**To do**
A faithful copy of the data, pictures omitted, is the required answer.

**Dataset records**
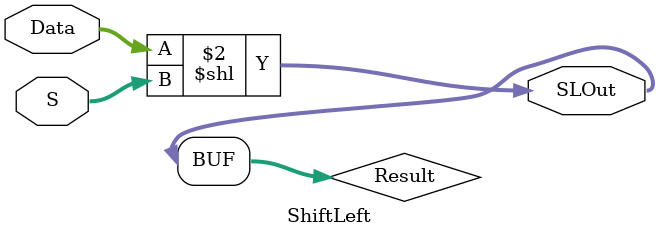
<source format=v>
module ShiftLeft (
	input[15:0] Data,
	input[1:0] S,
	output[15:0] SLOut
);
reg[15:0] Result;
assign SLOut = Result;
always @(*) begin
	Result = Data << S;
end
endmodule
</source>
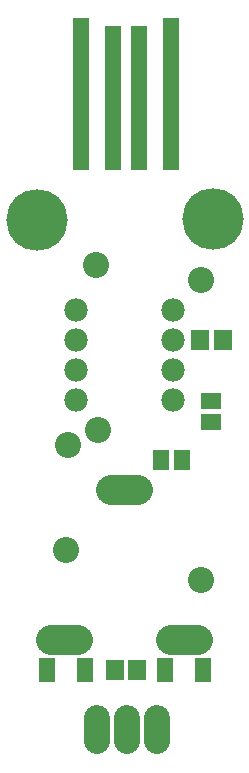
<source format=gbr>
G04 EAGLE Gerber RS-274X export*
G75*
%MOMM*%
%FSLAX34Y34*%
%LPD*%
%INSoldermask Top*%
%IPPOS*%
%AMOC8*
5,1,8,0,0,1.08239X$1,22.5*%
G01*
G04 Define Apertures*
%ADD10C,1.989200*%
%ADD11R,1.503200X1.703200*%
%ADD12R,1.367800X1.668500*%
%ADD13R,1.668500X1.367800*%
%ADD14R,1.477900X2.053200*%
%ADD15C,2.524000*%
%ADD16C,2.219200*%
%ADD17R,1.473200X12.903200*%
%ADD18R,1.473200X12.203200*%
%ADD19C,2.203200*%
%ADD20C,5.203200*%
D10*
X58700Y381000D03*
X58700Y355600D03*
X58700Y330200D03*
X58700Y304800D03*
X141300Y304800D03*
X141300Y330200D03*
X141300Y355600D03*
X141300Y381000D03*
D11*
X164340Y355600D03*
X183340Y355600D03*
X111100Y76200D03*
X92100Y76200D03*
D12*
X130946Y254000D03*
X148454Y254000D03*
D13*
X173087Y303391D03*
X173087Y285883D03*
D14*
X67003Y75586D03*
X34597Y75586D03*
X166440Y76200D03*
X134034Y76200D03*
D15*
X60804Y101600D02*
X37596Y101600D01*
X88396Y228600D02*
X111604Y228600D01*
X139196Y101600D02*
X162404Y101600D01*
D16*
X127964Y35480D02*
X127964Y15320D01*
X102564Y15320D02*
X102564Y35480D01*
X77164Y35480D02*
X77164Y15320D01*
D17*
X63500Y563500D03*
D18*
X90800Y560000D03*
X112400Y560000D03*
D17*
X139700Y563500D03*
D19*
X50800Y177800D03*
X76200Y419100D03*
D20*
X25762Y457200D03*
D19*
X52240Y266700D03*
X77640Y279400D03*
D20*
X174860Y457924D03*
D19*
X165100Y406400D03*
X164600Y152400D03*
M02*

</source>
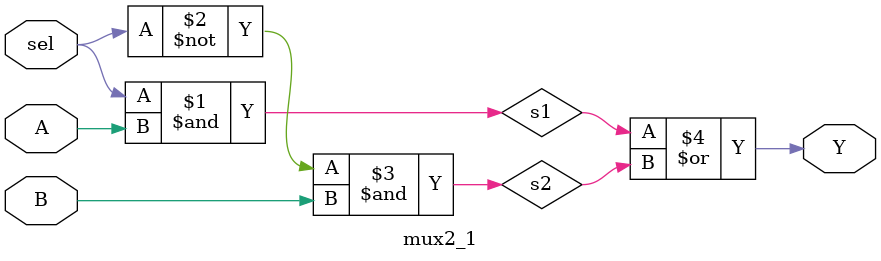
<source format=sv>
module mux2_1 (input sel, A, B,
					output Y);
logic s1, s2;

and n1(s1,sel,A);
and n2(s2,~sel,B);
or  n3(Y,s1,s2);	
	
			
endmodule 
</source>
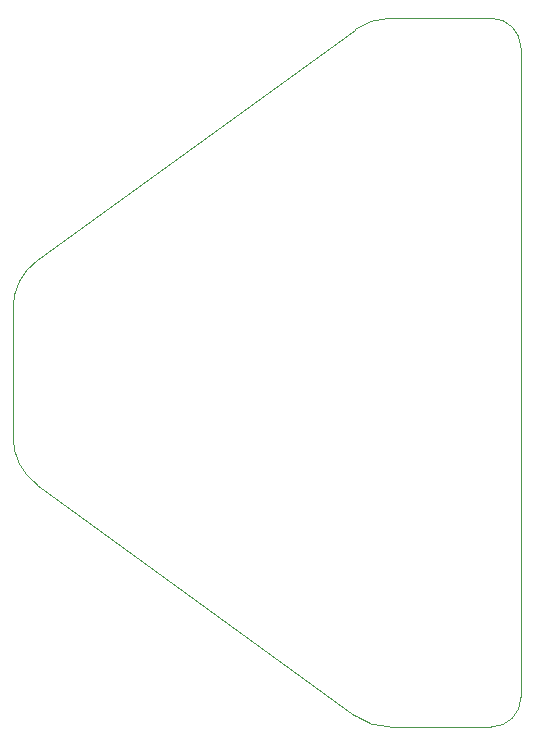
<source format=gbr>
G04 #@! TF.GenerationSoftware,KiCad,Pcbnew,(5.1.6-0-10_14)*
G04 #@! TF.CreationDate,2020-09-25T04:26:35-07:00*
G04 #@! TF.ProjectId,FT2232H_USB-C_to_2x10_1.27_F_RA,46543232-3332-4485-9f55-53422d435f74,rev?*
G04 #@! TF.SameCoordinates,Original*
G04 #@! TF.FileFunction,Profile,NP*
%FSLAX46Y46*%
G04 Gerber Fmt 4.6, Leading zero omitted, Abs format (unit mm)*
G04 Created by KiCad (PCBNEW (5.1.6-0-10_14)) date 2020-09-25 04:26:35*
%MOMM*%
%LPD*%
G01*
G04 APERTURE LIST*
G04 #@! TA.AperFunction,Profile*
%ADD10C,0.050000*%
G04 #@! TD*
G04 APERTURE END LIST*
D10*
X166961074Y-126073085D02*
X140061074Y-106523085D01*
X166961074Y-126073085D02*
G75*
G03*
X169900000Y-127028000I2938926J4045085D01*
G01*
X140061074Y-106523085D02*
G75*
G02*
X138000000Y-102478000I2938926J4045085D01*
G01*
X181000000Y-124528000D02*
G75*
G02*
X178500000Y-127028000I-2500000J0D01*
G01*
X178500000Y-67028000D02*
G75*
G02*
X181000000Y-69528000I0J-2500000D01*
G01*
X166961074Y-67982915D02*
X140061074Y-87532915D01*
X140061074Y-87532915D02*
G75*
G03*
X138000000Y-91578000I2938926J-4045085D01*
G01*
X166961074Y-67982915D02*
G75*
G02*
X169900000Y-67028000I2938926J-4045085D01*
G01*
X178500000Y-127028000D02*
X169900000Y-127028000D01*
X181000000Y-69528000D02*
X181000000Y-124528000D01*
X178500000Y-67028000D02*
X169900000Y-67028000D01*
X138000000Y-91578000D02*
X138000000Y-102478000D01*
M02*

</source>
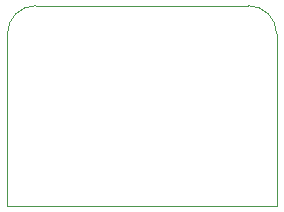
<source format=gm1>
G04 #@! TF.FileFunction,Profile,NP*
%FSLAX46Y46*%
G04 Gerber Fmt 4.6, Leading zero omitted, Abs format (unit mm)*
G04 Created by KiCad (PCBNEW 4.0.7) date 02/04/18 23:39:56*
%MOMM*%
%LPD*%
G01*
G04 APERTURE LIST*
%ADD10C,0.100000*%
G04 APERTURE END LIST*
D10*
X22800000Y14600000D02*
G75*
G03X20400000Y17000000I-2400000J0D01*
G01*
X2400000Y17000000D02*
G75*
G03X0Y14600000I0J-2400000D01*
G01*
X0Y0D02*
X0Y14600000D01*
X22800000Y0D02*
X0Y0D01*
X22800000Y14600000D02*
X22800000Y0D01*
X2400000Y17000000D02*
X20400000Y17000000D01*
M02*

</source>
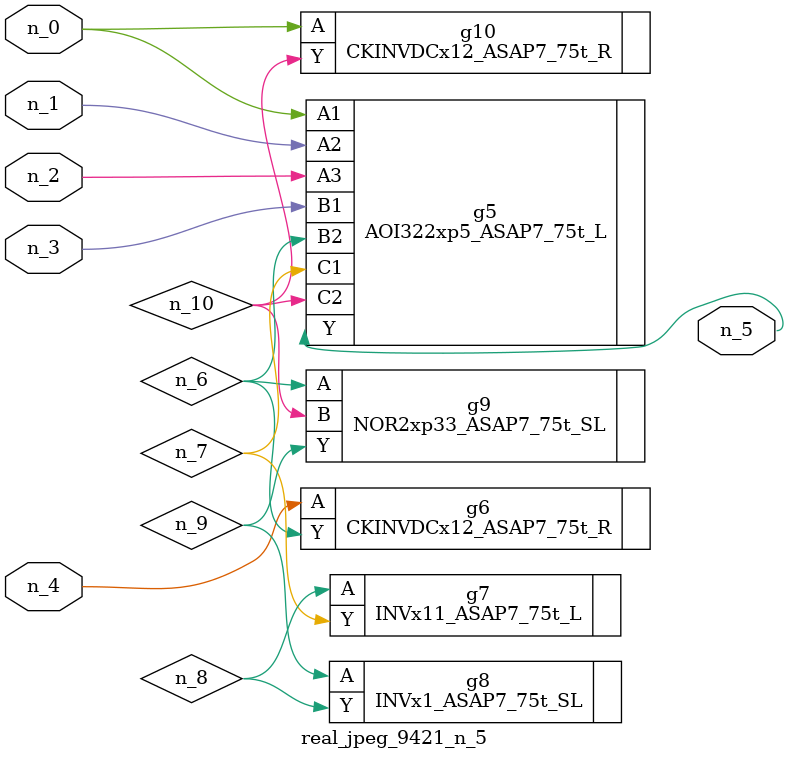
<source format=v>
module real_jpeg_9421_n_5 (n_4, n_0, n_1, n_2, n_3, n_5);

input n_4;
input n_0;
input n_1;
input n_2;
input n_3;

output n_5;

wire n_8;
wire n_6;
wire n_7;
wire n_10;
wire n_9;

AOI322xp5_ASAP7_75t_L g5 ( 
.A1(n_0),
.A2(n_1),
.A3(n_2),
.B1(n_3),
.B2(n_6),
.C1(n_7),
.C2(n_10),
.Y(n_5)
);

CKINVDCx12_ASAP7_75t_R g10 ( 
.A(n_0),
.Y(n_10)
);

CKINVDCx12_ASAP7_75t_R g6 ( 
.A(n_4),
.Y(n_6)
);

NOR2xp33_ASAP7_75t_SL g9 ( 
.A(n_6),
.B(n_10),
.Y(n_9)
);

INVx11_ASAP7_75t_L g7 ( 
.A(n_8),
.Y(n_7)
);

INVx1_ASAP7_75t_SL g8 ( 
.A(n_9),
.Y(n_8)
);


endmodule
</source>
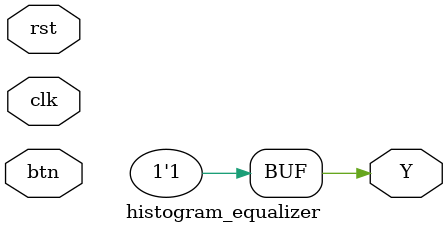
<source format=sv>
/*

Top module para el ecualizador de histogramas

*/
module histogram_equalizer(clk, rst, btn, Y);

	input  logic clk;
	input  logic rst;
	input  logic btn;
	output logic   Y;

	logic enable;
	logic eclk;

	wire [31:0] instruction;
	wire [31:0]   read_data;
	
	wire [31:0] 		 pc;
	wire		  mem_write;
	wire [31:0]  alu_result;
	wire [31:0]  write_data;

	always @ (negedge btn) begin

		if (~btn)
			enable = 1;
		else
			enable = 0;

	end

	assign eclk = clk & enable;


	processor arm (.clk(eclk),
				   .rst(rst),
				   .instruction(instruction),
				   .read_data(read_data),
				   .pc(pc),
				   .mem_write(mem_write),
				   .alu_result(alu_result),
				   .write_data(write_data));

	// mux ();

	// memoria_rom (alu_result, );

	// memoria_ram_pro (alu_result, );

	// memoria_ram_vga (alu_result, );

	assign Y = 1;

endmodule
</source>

**Exercise response**
<source format=v>
module ShiftLeft (
	input[15:0] Data,
	input[1:0] S,
	output[15:0] SLOut
);
reg[15:0] Result;
assign SLOut = Result;
always @(*) begin
	Result = Data << S;
end
endmodule
</source>
<source format=gbr>
G04 EAGLE Gerber RS-274X export*
G75*
%MOMM*%
%FSLAX34Y34*%
%LPD*%
%INSoldermask Top*%
%IPPOS*%
%AMOC8*
5,1,8,0,0,1.08239X$1,22.5*%
G01*
G04 Define Apertures*
%ADD10C,1.989200*%
%ADD11R,1.503200X1.703200*%
%ADD12R,1.367800X1.668500*%
%ADD13R,1.668500X1.367800*%
%ADD14R,1.477900X2.053200*%
%ADD15C,2.524000*%
%ADD16C,2.219200*%
%ADD17R,1.473200X12.903200*%
%ADD18R,1.473200X12.203200*%
%ADD19C,2.203200*%
%ADD20C,5.203200*%
D10*
X58700Y381000D03*
X58700Y355600D03*
X58700Y330200D03*
X58700Y304800D03*
X141300Y304800D03*
X141300Y330200D03*
X141300Y355600D03*
X141300Y381000D03*
D11*
X164340Y355600D03*
X183340Y355600D03*
X111100Y76200D03*
X92100Y76200D03*
D12*
X130946Y254000D03*
X148454Y254000D03*
D13*
X173087Y303391D03*
X173087Y285883D03*
D14*
X67003Y75586D03*
X34597Y75586D03*
X166440Y76200D03*
X134034Y76200D03*
D15*
X60804Y101600D02*
X37596Y101600D01*
X88396Y228600D02*
X111604Y228600D01*
X139196Y101600D02*
X162404Y101600D01*
D16*
X127964Y35480D02*
X127964Y15320D01*
X102564Y15320D02*
X102564Y35480D01*
X77164Y35480D02*
X77164Y15320D01*
D17*
X63500Y563500D03*
D18*
X90800Y560000D03*
X112400Y560000D03*
D17*
X139700Y563500D03*
D19*
X50800Y177800D03*
X76200Y419100D03*
D20*
X25762Y457200D03*
D19*
X52240Y266700D03*
X77640Y279400D03*
D20*
X174860Y457924D03*
D19*
X165100Y406400D03*
X164600Y152400D03*
M02*

</source>
<source format=sv>
module mux2_1 (input sel, A, B,
					output Y);
logic s1, s2;

and n1(s1,sel,A);
and n2(s2,~sel,B);
or  n3(Y,s1,s2);	
	
			
endmodule 
</source>
<source format=gbr>
G04 #@! TF.GenerationSoftware,KiCad,Pcbnew,(5.1.6-0-10_14)*
G04 #@! TF.CreationDate,2020-09-25T04:26:35-07:00*
G04 #@! TF.ProjectId,FT2232H_USB-C_to_2x10_1.27_F_RA,46543232-3332-4485-9f55-53422d435f74,rev?*
G04 #@! TF.SameCoordinates,Original*
G04 #@! TF.FileFunction,Profile,NP*
%FSLAX46Y46*%
G04 Gerber Fmt 4.6, Leading zero omitted, Abs format (unit mm)*
G04 Created by KiCad (PCBNEW (5.1.6-0-10_14)) date 2020-09-25 04:26:35*
%MOMM*%
%LPD*%
G01*
G04 APERTURE LIST*
G04 #@! TA.AperFunction,Profile*
%ADD10C,0.050000*%
G04 #@! TD*
G04 APERTURE END LIST*
D10*
X166961074Y-126073085D02*
X140061074Y-106523085D01*
X166961074Y-126073085D02*
G75*
G03*
X169900000Y-127028000I2938926J4045085D01*
G01*
X140061074Y-106523085D02*
G75*
G02*
X138000000Y-102478000I2938926J4045085D01*
G01*
X181000000Y-124528000D02*
G75*
G02*
X178500000Y-127028000I-2500000J0D01*
G01*
X178500000Y-67028000D02*
G75*
G02*
X181000000Y-69528000I0J-2500000D01*
G01*
X166961074Y-67982915D02*
X140061074Y-87532915D01*
X140061074Y-87532915D02*
G75*
G03*
X138000000Y-91578000I2938926J-4045085D01*
G01*
X166961074Y-67982915D02*
G75*
G02*
X169900000Y-67028000I2938926J-4045085D01*
G01*
X178500000Y-127028000D02*
X169900000Y-127028000D01*
X181000000Y-69528000D02*
X181000000Y-124528000D01*
X178500000Y-67028000D02*
X169900000Y-67028000D01*
X138000000Y-91578000D02*
X138000000Y-102478000D01*
M02*

</source>
<source format=gm1>
G04 #@! TF.FileFunction,Profile,NP*
%FSLAX46Y46*%
G04 Gerber Fmt 4.6, Leading zero omitted, Abs format (unit mm)*
G04 Created by KiCad (PCBNEW 4.0.7) date 02/04/18 23:39:56*
%MOMM*%
%LPD*%
G01*
G04 APERTURE LIST*
%ADD10C,0.100000*%
G04 APERTURE END LIST*
D10*
X22800000Y14600000D02*
G75*
G03X20400000Y17000000I-2400000J0D01*
G01*
X2400000Y17000000D02*
G75*
G03X0Y14600000I0J-2400000D01*
G01*
X0Y0D02*
X0Y14600000D01*
X22800000Y0D02*
X0Y0D01*
X22800000Y14600000D02*
X22800000Y0D01*
X2400000Y17000000D02*
X20400000Y17000000D01*
M02*

</source>
<source format=v>
module real_jpeg_9421_n_5 (n_4, n_0, n_1, n_2, n_3, n_5);

input n_4;
input n_0;
input n_1;
input n_2;
input n_3;

output n_5;

wire n_8;
wire n_6;
wire n_7;
wire n_10;
wire n_9;

AOI322xp5_ASAP7_75t_L g5 ( 
.A1(n_0),
.A2(n_1),
.A3(n_2),
.B1(n_3),
.B2(n_6),
.C1(n_7),
.C2(n_10),
.Y(n_5)
);

CKINVDCx12_ASAP7_75t_R g10 ( 
.A(n_0),
.Y(n_10)
);

CKINVDCx12_ASAP7_75t_R g6 ( 
.A(n_4),
.Y(n_6)
);

NOR2xp33_ASAP7_75t_SL g9 ( 
.A(n_6),
.B(n_10),
.Y(n_9)
);

INVx11_ASAP7_75t_L g7 ( 
.A(n_8),
.Y(n_7)
);

INVx1_ASAP7_75t_SL g8 ( 
.A(n_9),
.Y(n_8)
);


endmodule
</source>
<source format=sv>
/*

Top module para el ecualizador de histogramas

*/
module histogram_equalizer(clk, rst, btn, Y);

	input  logic clk;
	input  logic rst;
	input  logic btn;
	output logic   Y;

	logic enable;
	logic eclk;

	wire [31:0] instruction;
	wire [31:0]   read_data;
	
	wire [31:0] 		 pc;
	wire		  mem_write;
	wire [31:0]  alu_result;
	wire [31:0]  write_data;

	always @ (negedge btn) begin

		if (~btn)
			enable = 1;
		else
			enable = 0;

	end

	assign eclk = clk & enable;


	processor arm (.clk(eclk),
				   .rst(rst),
				   .instruction(instruction),
				   .read_data(read_data),
				   .pc(pc),
				   .mem_write(mem_write),
				   .alu_result(alu_result),
				   .write_data(write_data));

	// mux ();

	// memoria_rom (alu_result, );

	// memoria_ram_pro (alu_result, );

	// memoria_ram_vga (alu_result, );

	assign Y = 1;

endmodule
</source>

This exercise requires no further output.